# Tata Nano



## TranspoVA (Apr 1, 2010)

http://news.yahoo.com/nphotos/Most-Emailed...dfaeb41edb80ddd


----------



## Capt Worley PE (Apr 1, 2010)

Nothing better than some hot Tatas.


----------



## wilheldp_PE (Apr 1, 2010)

I wonder how Tata/India's lemon laws work.


----------



## Flyer_PE (Apr 1, 2010)

wilheldp_PE said:


> I wonder how Tata/India's lemon laws work.
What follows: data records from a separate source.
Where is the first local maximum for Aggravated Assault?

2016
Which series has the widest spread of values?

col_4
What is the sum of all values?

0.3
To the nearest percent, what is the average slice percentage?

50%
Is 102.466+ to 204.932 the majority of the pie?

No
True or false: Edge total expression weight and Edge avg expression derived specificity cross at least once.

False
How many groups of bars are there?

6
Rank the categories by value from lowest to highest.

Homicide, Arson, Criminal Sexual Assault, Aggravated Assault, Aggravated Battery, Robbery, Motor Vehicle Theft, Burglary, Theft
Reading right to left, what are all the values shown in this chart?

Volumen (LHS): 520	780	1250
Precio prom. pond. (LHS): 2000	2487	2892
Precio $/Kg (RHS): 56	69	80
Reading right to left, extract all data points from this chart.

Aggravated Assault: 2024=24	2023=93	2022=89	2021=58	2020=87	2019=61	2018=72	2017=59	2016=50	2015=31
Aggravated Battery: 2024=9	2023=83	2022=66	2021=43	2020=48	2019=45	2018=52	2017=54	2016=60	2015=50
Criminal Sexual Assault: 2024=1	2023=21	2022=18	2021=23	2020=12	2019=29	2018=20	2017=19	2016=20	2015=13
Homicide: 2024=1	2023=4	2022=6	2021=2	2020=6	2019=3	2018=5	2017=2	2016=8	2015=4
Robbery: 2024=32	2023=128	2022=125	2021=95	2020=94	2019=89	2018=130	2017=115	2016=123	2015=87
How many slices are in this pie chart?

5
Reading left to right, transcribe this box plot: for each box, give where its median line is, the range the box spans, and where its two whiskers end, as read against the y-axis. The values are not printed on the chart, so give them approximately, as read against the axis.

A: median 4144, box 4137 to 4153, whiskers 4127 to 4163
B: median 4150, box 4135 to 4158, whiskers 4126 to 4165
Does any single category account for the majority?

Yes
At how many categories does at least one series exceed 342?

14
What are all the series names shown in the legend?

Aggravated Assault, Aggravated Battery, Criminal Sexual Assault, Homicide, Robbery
Does the car have to burst into flames three time before they replace it?


----------



## wilheldp_PE (Apr 1, 2010)

Flyer_PE said:


> wilheldp_PE said:
> 
> 
> > I wonder how Tata/India's lemon laws work.
> ...


Yeah, but the real bitch is trying to get it running again after the first 2 times.


----------



## Master slacker (Apr 1, 2010)

wilheldp_PE said:


> Flyer_PE said:
> 
> 
> > wilheldp_PE said:
> ...


Does the wind-up key not fit in the slot anymore or something?


----------



## wilheldp_PE (Apr 1, 2010)

Master slacker said:


> wilheldp_PE said:
> 
> 
> > Flyer_PE said:
> ...


The slot is plastic, so it melts in the first or second fire.


----------



## TranspoVA (Apr 1, 2010)

I was surprised that it actually had a backseat to put a kid in


----------



## csb (Apr 1, 2010)

It wasn't the car...it was the celebratory marigolds.


----------



## wilheldp_PE (Apr 1, 2010)

Are Indians still similar enough to colonial Englanders that they spontaneously combust?


----------



## ElCid03 (Apr 1, 2010)

See this goes to show how much better life was under imperialism. Her majesty would have never allowed such filth on the streets of her Royal Indian Colony, unless it was a Triumph of course.

Rule Britannia!


----------



## Capt Worley PE (Apr 2, 2010)

ElCid03 said:


> See this goes to show how much better life was under imperialism. Her majesty would have never allowed such filth on the streets of her Royal Indian Colony, unless it was a Triumph of course.
> Rule Britannia!


----------



## MGX (Apr 2, 2010)

Your worst case with the Triumph would be that a rainstorm would break out, the car would quit running and then and only then catch on fire.


----------



## NCcarguy (Apr 2, 2010)

I'm hoping for a re-release of this jewel!!! It's a BMW


----------



## roadwreck (Apr 2, 2010)

ElCid03 said:


> Rule Britannia!


Growing up our doorbell played this song. Thanks to your comment I've spent the morning scouring for a musical doorbell that plays this and I've been listening to Rule Britannia mp3's.


----------



## ElCid03 (Apr 4, 2010)

God save the Queen!


----------



## Capt Worley PE (Apr 5, 2010)

ElCid03 said:


> God save the Queen!


It's a fascist regime!


----------